Crafting Empathy

A Conversation Archive & Anthology

What can crafted objects teach us about care, trust, and collaboration? And how might these same objects continue to perform as channels for affective and activist work, outside their maker’s control?

“Empathy” was added to the Oxford English Dictionary in 1895 as “the ability to understand and appreciate another individual’s feelings,” in addition to “mentally identifying oneself with an object of contemplation.” Even the Victorians seemed to understand the relational structure of “feeling into” another individual or thing. Then, as now, the “identifying oneself with an object” aspect of empathy is not an easy or comfortable feeling. Rather, empathy can be destabilizing to one’s identity—softening the discrete boundaries of one’s physical and emotional being.

Empathy is a transcendent and ordinary experience. This project seeks to explore the connection among craft, empathy, and process through conversation and art making.

Aaron McIntosh

“At least in my practice, kinship has a kind of materiality. Because when I go through the process of quilting and I’m pulling from for the most part, I’m often working with fabrics that bring their own histories with them or they have their own connections to family and to physical blood family in my life, but also former lovers, close friends.”

Irin Mahaparn

“I’m seeking out an empathetic connection between myself and perhaps an imagined past, or people in my life that I didn’t get to know well and wished I knew better.”
● ● ● ●
§ Work request A
In the Crafting Empathy text, what year was "empathy" added to the Oxford English Dictionary?
§ Work request B
Return the passage of the Crafting Empathy text from "What can crafted" up to and including "their maker’s control?", word for word.
The material that comes next is from a separate source and has no tie to the Crafting Empathy text.
● ● ● ●
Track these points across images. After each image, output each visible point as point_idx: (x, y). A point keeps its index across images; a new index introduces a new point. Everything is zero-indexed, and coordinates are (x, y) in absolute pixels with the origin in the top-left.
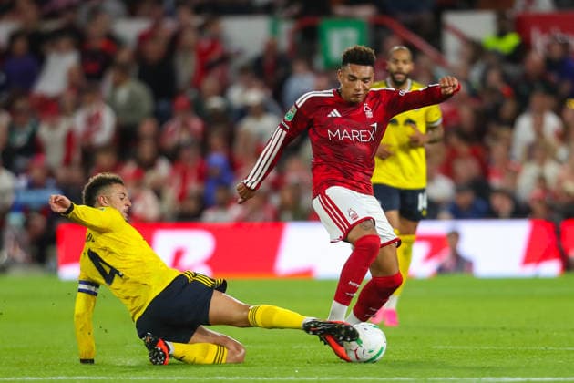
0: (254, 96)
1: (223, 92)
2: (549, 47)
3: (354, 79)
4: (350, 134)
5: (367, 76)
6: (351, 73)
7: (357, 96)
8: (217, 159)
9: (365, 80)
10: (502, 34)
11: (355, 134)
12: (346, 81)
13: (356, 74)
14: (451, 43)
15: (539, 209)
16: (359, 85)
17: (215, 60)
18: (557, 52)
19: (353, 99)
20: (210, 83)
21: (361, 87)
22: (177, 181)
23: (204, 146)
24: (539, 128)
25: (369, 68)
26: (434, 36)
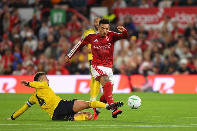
● ● ● ●
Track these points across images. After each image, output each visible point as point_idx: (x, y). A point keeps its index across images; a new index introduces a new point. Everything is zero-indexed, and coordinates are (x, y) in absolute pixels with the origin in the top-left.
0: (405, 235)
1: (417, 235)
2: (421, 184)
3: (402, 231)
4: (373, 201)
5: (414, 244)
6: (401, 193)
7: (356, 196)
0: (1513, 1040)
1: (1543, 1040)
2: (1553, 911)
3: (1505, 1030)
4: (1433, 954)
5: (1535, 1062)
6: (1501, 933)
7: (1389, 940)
● ● ● ●
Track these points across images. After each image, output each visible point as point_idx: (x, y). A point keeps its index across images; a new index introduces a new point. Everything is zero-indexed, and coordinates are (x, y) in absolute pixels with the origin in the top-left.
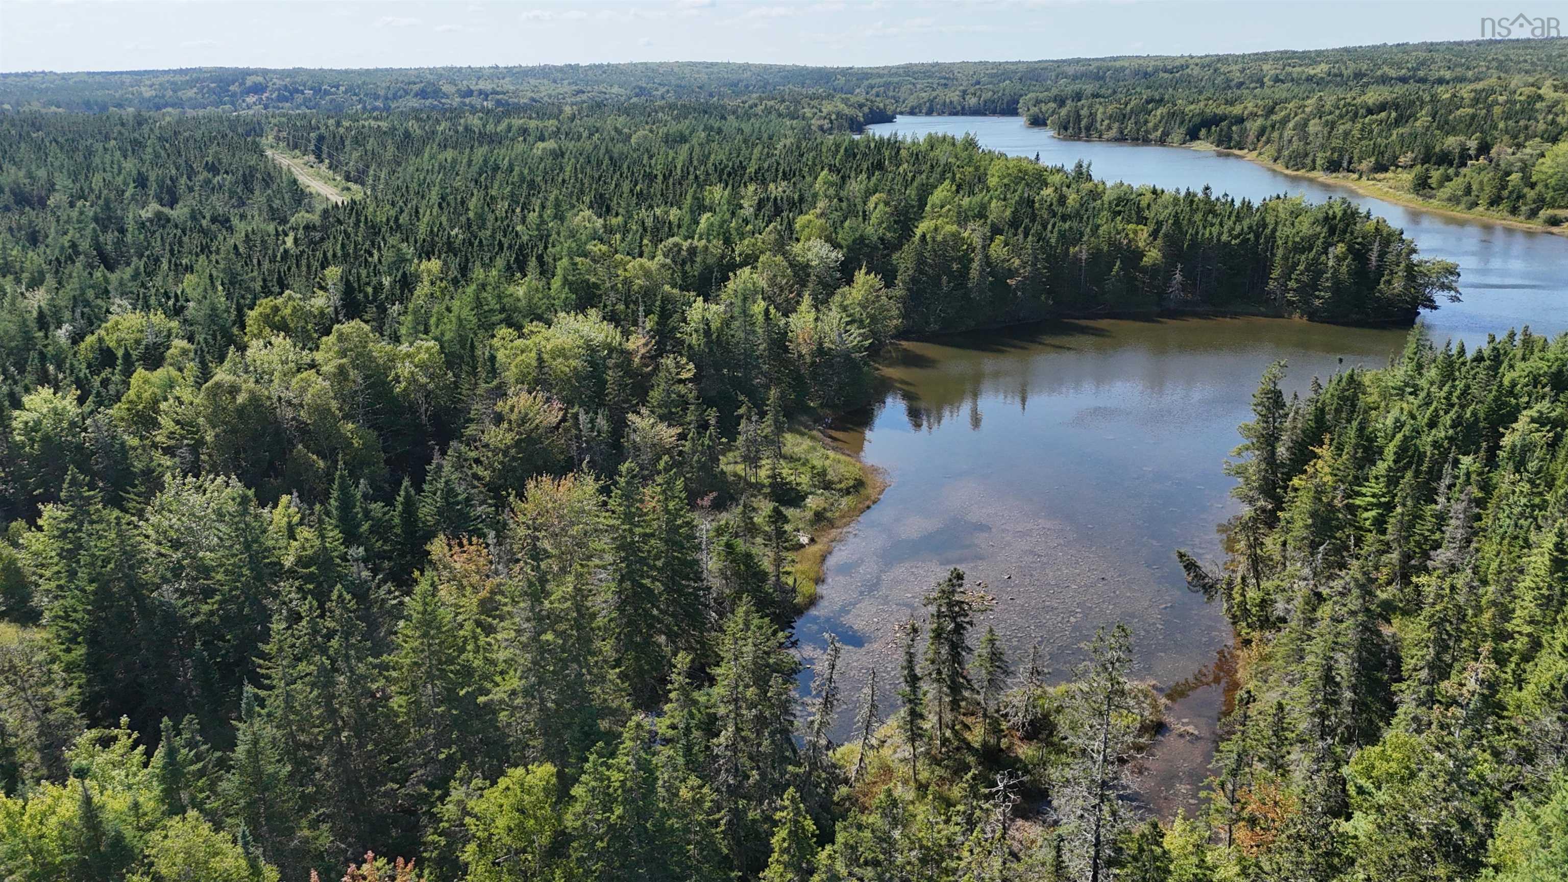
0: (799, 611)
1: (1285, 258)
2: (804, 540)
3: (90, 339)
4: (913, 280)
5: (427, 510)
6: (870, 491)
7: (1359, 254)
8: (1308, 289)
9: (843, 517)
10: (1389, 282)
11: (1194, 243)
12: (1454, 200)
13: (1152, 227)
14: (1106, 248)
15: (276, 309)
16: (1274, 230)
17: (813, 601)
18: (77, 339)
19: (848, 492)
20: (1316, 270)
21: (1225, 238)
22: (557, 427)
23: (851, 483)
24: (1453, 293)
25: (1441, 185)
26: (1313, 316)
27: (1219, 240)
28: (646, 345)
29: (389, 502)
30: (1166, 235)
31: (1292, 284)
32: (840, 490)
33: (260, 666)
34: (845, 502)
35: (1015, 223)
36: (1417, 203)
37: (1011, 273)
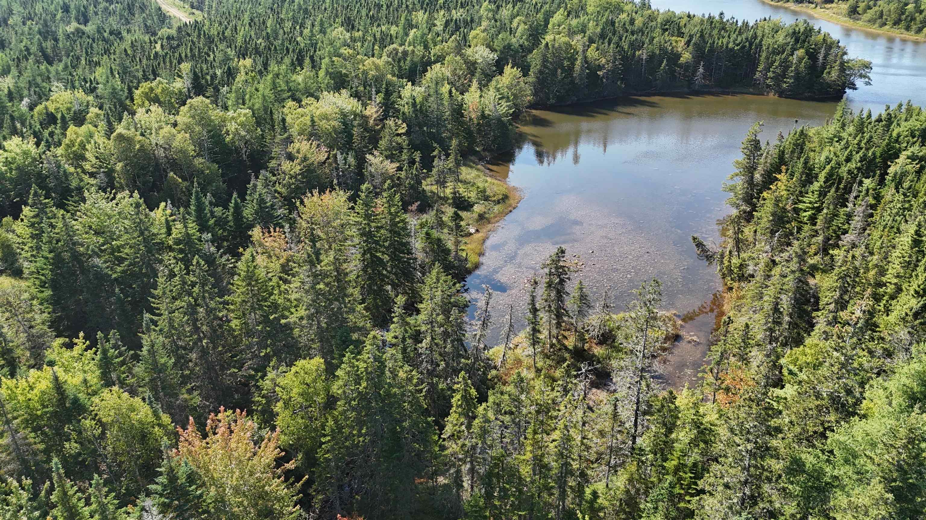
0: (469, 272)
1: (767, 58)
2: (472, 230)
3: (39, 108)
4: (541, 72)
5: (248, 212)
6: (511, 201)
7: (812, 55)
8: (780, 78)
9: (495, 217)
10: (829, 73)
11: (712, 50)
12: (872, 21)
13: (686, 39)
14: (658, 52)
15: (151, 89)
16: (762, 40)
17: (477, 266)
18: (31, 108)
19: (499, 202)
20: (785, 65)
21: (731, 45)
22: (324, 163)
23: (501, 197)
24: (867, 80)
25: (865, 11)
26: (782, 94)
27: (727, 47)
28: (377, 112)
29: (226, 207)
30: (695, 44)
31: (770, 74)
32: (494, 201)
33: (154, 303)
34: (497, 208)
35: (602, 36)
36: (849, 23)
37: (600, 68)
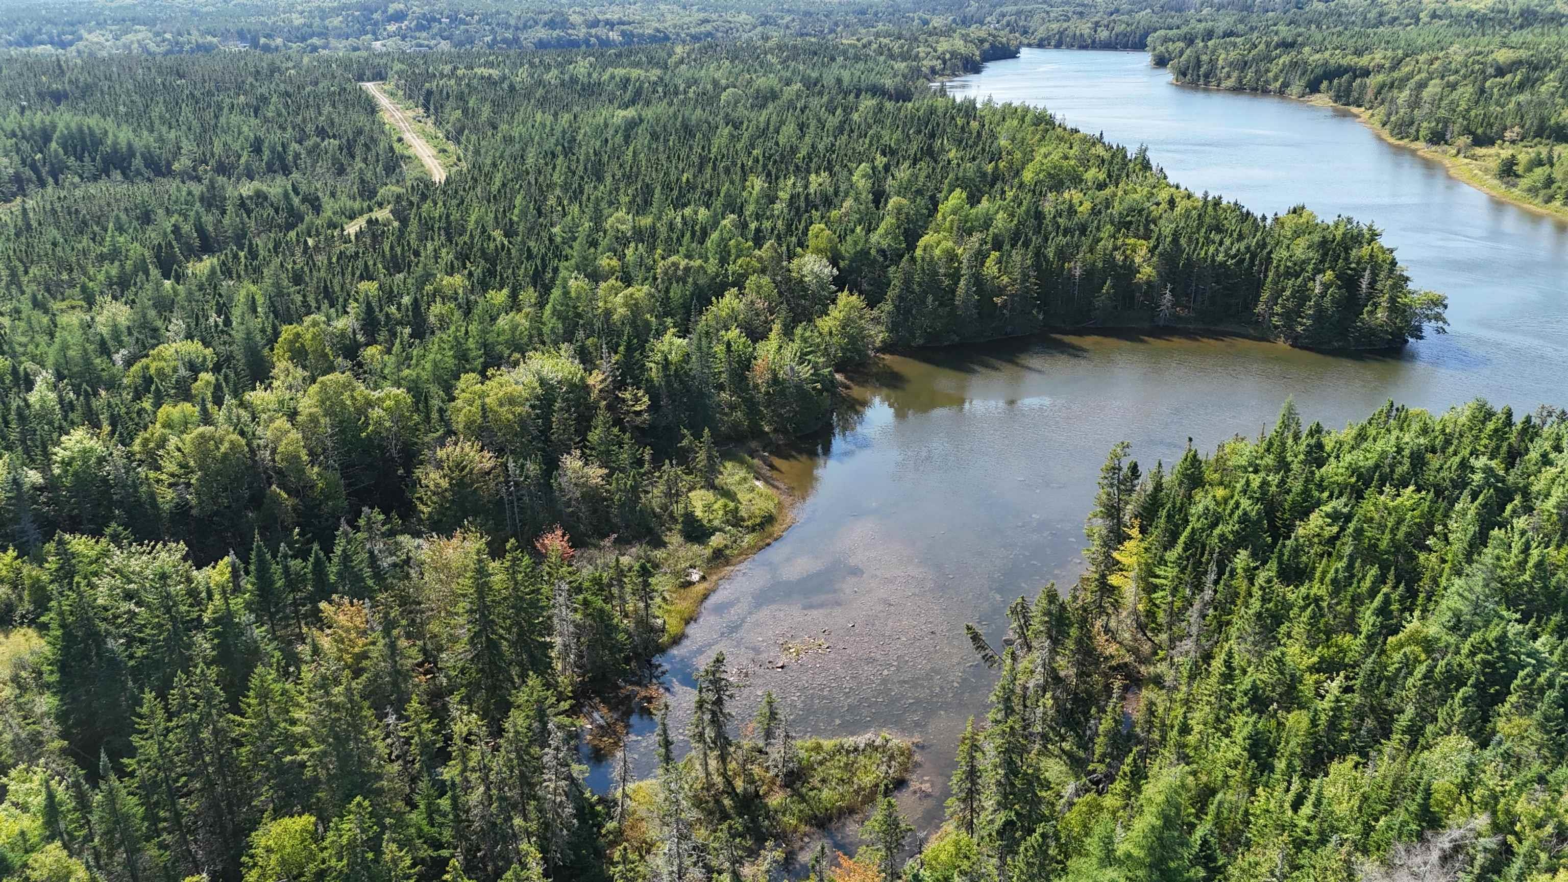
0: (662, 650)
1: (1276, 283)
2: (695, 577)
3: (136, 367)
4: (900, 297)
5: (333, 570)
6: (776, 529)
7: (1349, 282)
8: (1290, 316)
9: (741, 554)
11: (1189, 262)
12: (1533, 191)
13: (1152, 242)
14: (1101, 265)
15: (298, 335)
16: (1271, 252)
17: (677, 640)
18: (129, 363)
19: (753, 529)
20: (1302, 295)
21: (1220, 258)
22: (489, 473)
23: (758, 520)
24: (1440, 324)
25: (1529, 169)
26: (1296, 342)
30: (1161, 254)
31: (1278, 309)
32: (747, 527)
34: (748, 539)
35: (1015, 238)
● ● ● ●
§ Answer box A
1895

§ Answer box B
What can crafted objects teach us about care, trust, and collaboration? And how might these same objects continue to perform as channels for affective and activist work, outside their maker’s control?